Another key development happened just recently north of our border with the approval of a Bitcoin ETF. Canadian securities regulators approved the Purpose Bitcoin ETF, which is the first ETF in North America that will invest directly in physically settled Bitcoin (the recently ETF already has $560 million in assets under management).
The SEC may follow Canada’s lead as they consider applications for a Bitcoin ETF that trades on a U.S. exchange.
Hedge funds are getting in on the action as well — in a Clubhouse room called Bitcoin Café, I listened to a former hedge fund trader who left the business just a few months ago and has received calls from major hedge funds looking to build out their crypto currency trading desks.
So, no matter how you slice it, the stage seems to be set for interest in and adoption of Bitcoin from established, institutional players.
Momentum and Possibly Less Crashes
I would categorize Bitcoin as a momentum driven asset with big price spikes and big declines. At least in the past five years one could say this about the price of Bitcoin.
Consistent with momentum investing in equities, you get an initial move up, which gets investors’ attention and attracts investment flows, which then gets more investors’ attention, which attracts more flows and the cycle continues.

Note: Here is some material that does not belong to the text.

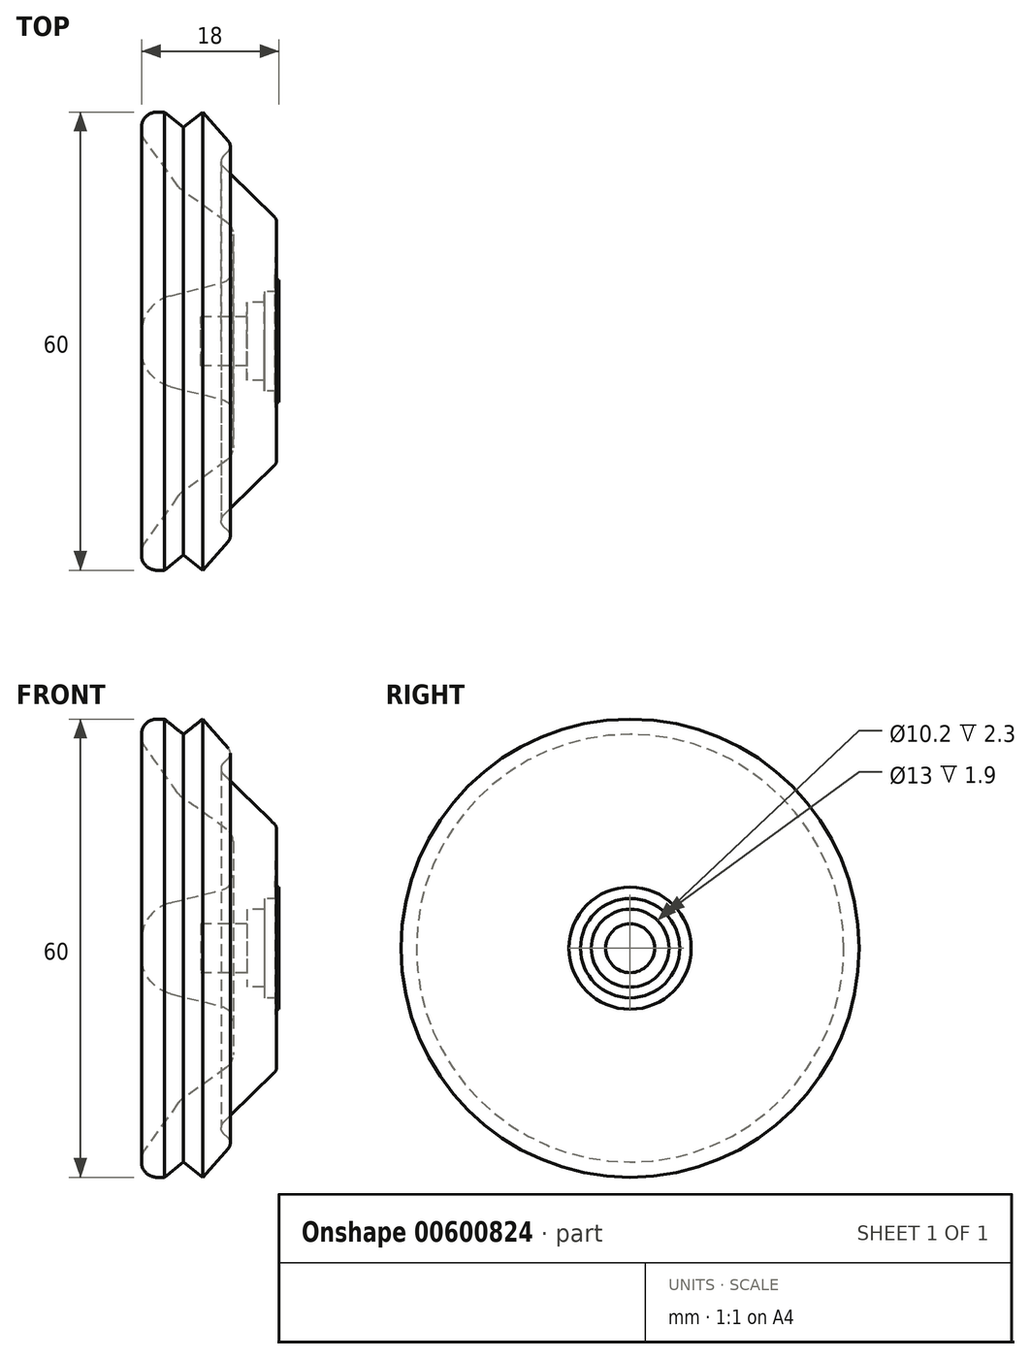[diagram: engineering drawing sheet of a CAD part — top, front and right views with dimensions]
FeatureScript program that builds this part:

Eventually, however, the momentum stops, for one reason or another, and assets exhibiting momentum are susceptible to crashes.

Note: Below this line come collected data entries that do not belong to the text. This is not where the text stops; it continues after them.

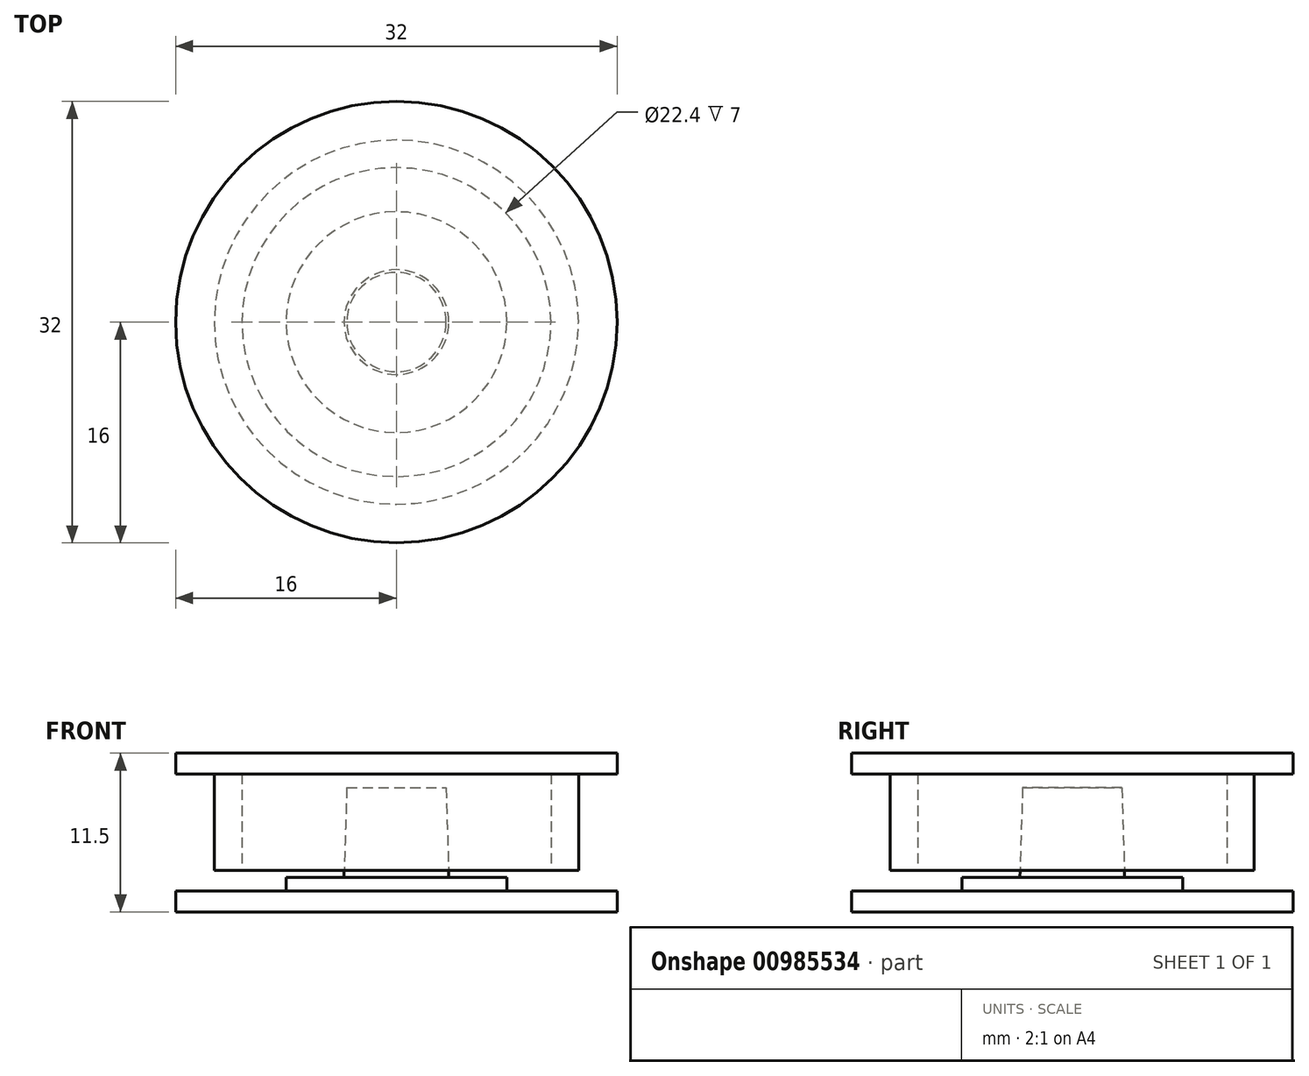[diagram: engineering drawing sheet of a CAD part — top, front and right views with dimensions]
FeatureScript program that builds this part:
annotation { "Feature Type Name" : "Feature", "Feature Type Description" : "" }
export const myFeature = defineFeature(function(context is Context, id is Id, definition is map)
    precondition{}
    {
        {
            var Q0;
            Q0=qCreatedBy(makeId("Front.planeOp"),FACE);
            var sketch = newSketch(context, id + "F0", { "sketchPlane" : qUnion([Q0])});
            skLineSegment(sketch, "E0", {"start": v(0, 0) * mm, "end": v(0, 9) * mm});
            skLineSegment(sketch, "E1", {"start": v(0, 9) * mm, "end": v(3.6, 9) * mm});
            skLineSegment(sketch, "E2", {"start": v(3.6, 9) * mm, "end": v(3.8, 2.5) * mm});
            skLineSegment(sketch, "E3", {"start": v(3.8, 2.5) * mm, "end": v(8, 2.5) * mm});
            skLineSegment(sketch, "E4", {"start": v(8, 2.5) * mm, "end": v(8, 1.5) * mm});
            skLineSegment(sketch, "E5", {"start": v(8, 1.5) * mm, "end": v(16, 1.5) * mm});
            skLineSegment(sketch, "E6", {"start": v(16, 1.5) * mm, "end": v(16, 0) * mm});
            skLineSegment(sketch, "E7", {"start": v(16, 0) * mm, "end": v(0, 0) * mm});
            skSolve(sketch);
        }
        {
            var Q0;
            Q0 = qSketchRegion(id + "F0", true);
            var Q1;
            Q1=sQuery(id+"F0.wireOp",EDGE,"E0");
            revolve(context, id + "F1", {"surfaceOperationType" : NewSurfaceOperationType.NEW, "entities" : qUnion([Q0]), "axis" : qUnion([Q1]), "revolveType" : RevolveType.FULL});
        }
        {
            var Q0;
            Q0=qCreatedBy(makeId("Front.planeOp"),FACE);
            var sketch = newSketch(context, id + "F2", { "sketchPlane" : qUnion([Q0])});
            skLineSegment(sketch, "E8", {"start": v(0, 10) * mm, "end": v(0, 11.5) * mm});
            skLineSegment(sketch, "E9", {"start": v(0, 11.5) * mm, "end": v(16, 11.5) * mm});
            skLineSegment(sketch, "E10", {"start": v(16, 11.5) * mm, "end": v(16, 10) * mm});
            skLineSegment(sketch, "E11", {"start": v(16, 10) * mm, "end": v(13.2, 10) * mm});
            skLineSegment(sketch, "E12", {"start": v(13.2, 10) * mm, "end": v(13.2, 3) * mm});
            skLineSegment(sketch, "E13", {"start": v(13.2, 3) * mm, "end": v(11.2, 3) * mm});
            skLineSegment(sketch, "E14", {"start": v(11.2, 3) * mm, "end": v(11.2, 10) * mm});
            skLineSegment(sketch, "E15", {"start": v(11.2, 10) * mm, "end": v(0, 10) * mm});
            skSolve(sketch);
        }
        {
            var Q0;
            Q0 = qSketchRegion(id + "F2", true);
            var Q1;
            Q1=sQuery(id+"F2.wireOp",EDGE,"E8");
            revolve(context, id + "F3", {"surfaceOperationType" : NewSurfaceOperationType.NEW, "entities" : qUnion([Q0]), "axis" : qUnion([Q1]), "revolveType" : RevolveType.FULL});
        }
    });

This is certainly the history Bitcoin has had in the past, but as the asset matures and if more long-term holders establish positions along with additional individual investors and institutions, there is a chance the asset may have less downside volatility than it’s had in the past.
Two Maturity Tests
There will be two other important maturity tests for Bitcoin. One will be the performance during the next downturn in the markets.
If Bitcoin manages to act as a hedge against a market decline, this could be a very important moment as it would show, at least in that specific environment at that moment in time, that Bitcoin actually offers diversification vs. other risk assets like stocks, and that allocating to Bitcoin can improve performance during down markets.

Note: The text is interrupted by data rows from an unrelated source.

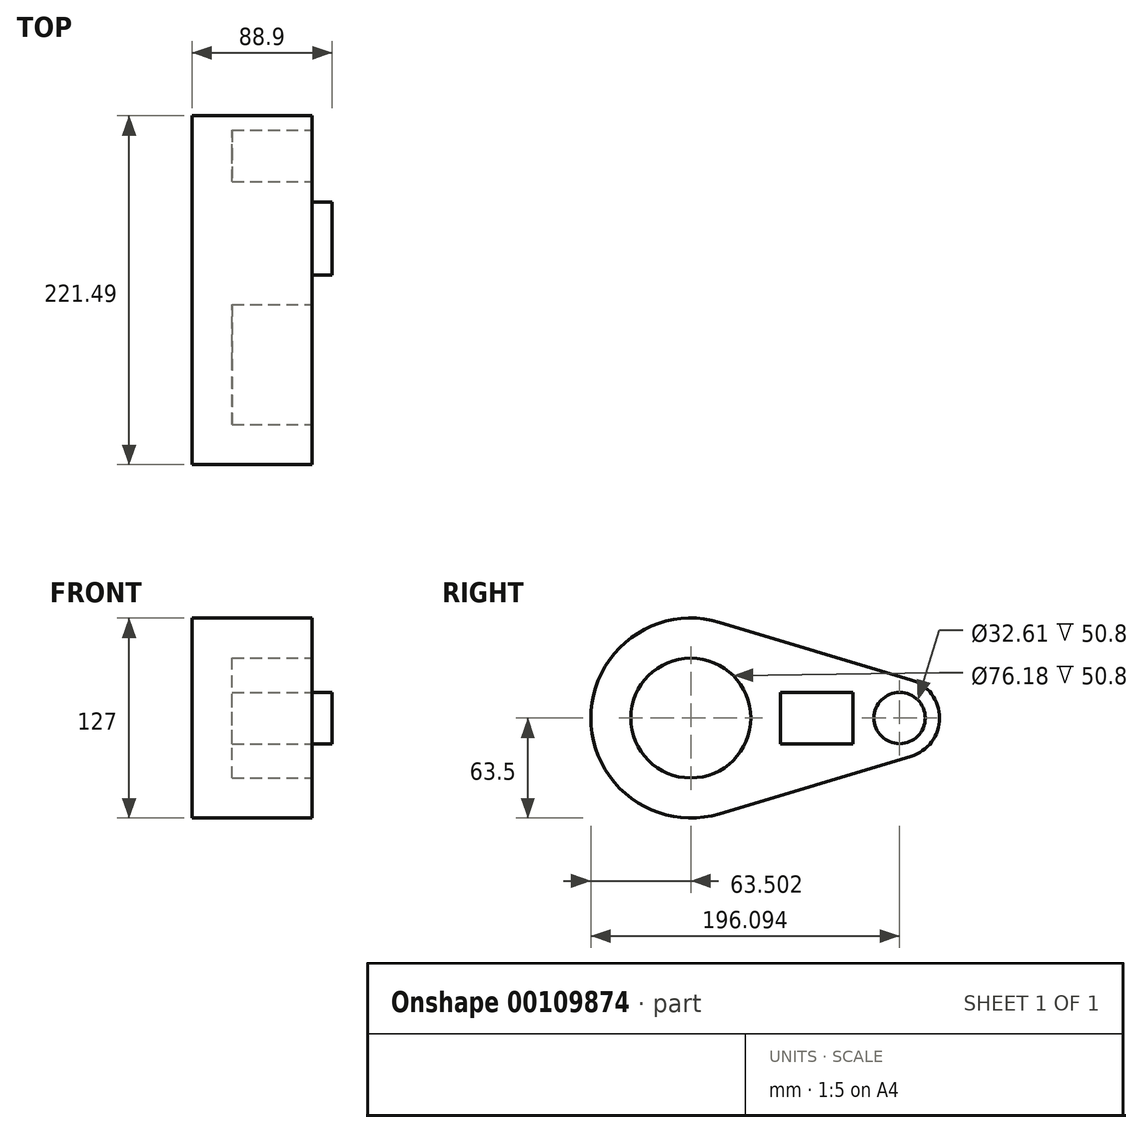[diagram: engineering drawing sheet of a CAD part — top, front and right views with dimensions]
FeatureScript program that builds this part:
annotation { "Feature Type Name" : "Feature", "Feature Type Description" : "" }
export const myFeature = defineFeature(function(context is Context, id is Id, definition is map)
    precondition{}
    {
        {
            var Q0;
            Q0=qCreatedBy(makeId("Right.planeOp"),FACE);
            var sketch = newSketch(context, id + "F0", { "sketchPlane" : qUnion([Q0])});
            skCircle(sketch, "E0", {"center": v(-79.97, 0) * mm, "radius": 63.5 * mm});
            skCircle(sketch, "E1", {"center": v(52.62, 0) * mm, "radius": 25.4 * mm});
            skLineSegment(sketch, "E2", {"start": v(-61.72, 60.82) * mm, "end": v(59.92, 24.33) * mm});
            skLineSegment(sketch, "E3", {"start": v(-61.72, -60.82) * mm, "end": v(59.92, -24.33) * mm});
            skSolve(sketch);
        }
        {
            var Q0;
            Q0 = qSketchRegion(id + "F0", true);
            extrude(context, id + "F1", {"entities" : qUnion([Q0]), "depth" : 76.2 * mm});
        }
        {
            var Q0;
            Q0=makeQuery(id+"F1.opExtrude","CAP_FACE",FACE,{"disambiguationData":[OSD([sQuery(id+"F0.wireOp",EDGE,"E0"),sQuery(id+"F0.wireOp",EDGE,"E1"),sQuery(id+"F0.wireOp",EDGE,"E2"),sQuery(id+"F0.wireOp",EDGE,"E3")])],"isStart":false});
            var sketch = newSketch(context, id + "F2", { "sketchPlane" : qUnion([Q0])});
            skCircle(sketch, "E4", {"center": v(-79.97, 0) * mm, "radius": 38.09 * mm});
            skCircle(sketch, "E5", {"center": v(52.62, 0) * mm, "radius": 16.3 * mm});
            skSolve(sketch);
        }
        {
            var Q0;
            Q0=makeQuery(id+"F2.imprint","IMPRINT",FACE,{"disambiguationData":[TD([[makeQuery(id+"F2.imprint","IMPRINT",EDGE,{"derivedFrom":sQuery(id+"F2.wireOp",EDGE,"E4")}),1.0]])]});
            var Q1;
            Q1=makeQuery(id+"F2.imprint","IMPRINT",FACE,{"disambiguationData":[TD([[makeQuery(id+"F2.imprint","IMPRINT",EDGE,{"derivedFrom":sQuery(id+"F2.wireOp",EDGE,"E5")}),1.0]])]});
            extrude(context, id + "F3", {"entities" : qUnion([Q0, Q1]), "operationType" : NewBodyOperationType.REMOVE, "oppositeDirection" : true, "depth" : 50.8 * mm});
        }
        {
            var Q0;
            Q0=makeQuery(id+"F1.opExtrude","CAP_FACE",FACE,{"disambiguationData":[OSD([sQuery(id+"F0.wireOp",EDGE,"E0"),sQuery(id+"F0.wireOp",EDGE,"E1"),sQuery(id+"F0.wireOp",EDGE,"E2"),sQuery(id+"F0.wireOp",EDGE,"E3")])],"isStart":false});
            var sketch = newSketch(context, id + "F4", { "sketchPlane" : qUnion([Q0])});
            skLineSegment(sketch, "E6.bottom", {"start": v(-23.1, 16.39) * mm, "end": v(23.1, 16.39) * mm});
            skLineSegment(sketch, "E6.top", {"start": v(-23.1, -16.39) * mm, "end": v(23.1, -16.39) * mm});
            skLineSegment(sketch, "E6.left", {"start": v(-23.1, 16.39) * mm, "end": v(-23.1, -16.39) * mm});
            skLineSegment(sketch, "E6.right", {"start": v(23.1, 16.39) * mm, "end": v(23.1, -16.39) * mm});
            skPoint(sketch, "E6.middle", {"position": v(0, 0) * mm});
            skSolve(sketch);
        }
        {
            var Q0;
            Q0=makeQuery(id+"F4.imprint","IMPRINT",FACE,{"disambiguationData":[TD([[makeQuery(id+"F4.imprint","IMPRINT",EDGE,{"derivedFrom":sQuery(id+"F4.wireOp",EDGE,"E6.bottom")}),-1.0]])]});
            extrude(context, id + "F5", {"entities" : qUnion([Q0]), "operationType" : NewBodyOperationType.ADD, "depth" : 12.7 * mm});
        }
    });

The other is the performance of the digital asset during the next bout of inflation.
Expectations for higher inflation appear to be on the rise, and if we get a sustained period of inflation and Bitcoin continues to increase in value, this would support the belief that Bitcoin protects against the decline in the purchasing power of the dollar (a key feature of Bitcoin is there will only be 21 million coins mined in total).
Is Anyone Doing the Math?
Over the last five years (from 02/23/2016 to 02/23/2021), Bitcoin has produced an annualized return of 258% per year. I’ve heard some proponents of Bitcoin reference 200%+ annualized returns and talk as though these are the returns investors are likely to see in the future.
At a $1 trillion market cap, a 200% return would make Bitcoin worth $3 trillion next year, and in year 2 it would be $9 trillion. Year 3 it would $27 trillion, and years 4 and 5, it’d be worth $81 trillion and $243 trillion, respectively. In 2019, the global GDP was approximately $88 trillion to put those numbers in some context.
Those investors advocating for future returns in Bitcoin like we’ve seen over the past five years haven’t done the math or don’t understand the power of compounding at such a massive percentage increase.
Maturing & Learning
This is not an article in support of or against Bitcoin, but instead I wanted to focus on the things I am seeing that indicate this young digital asset built on a distributed and decentralized technology is maturing.
As we mature, we change, and I think we can say that process is happening with Bitcoin today — Bitcoin is growing up and getting more popular. Investors should take the time to educate themselves on this relatively young and disruptive technology that is emerging as an asset.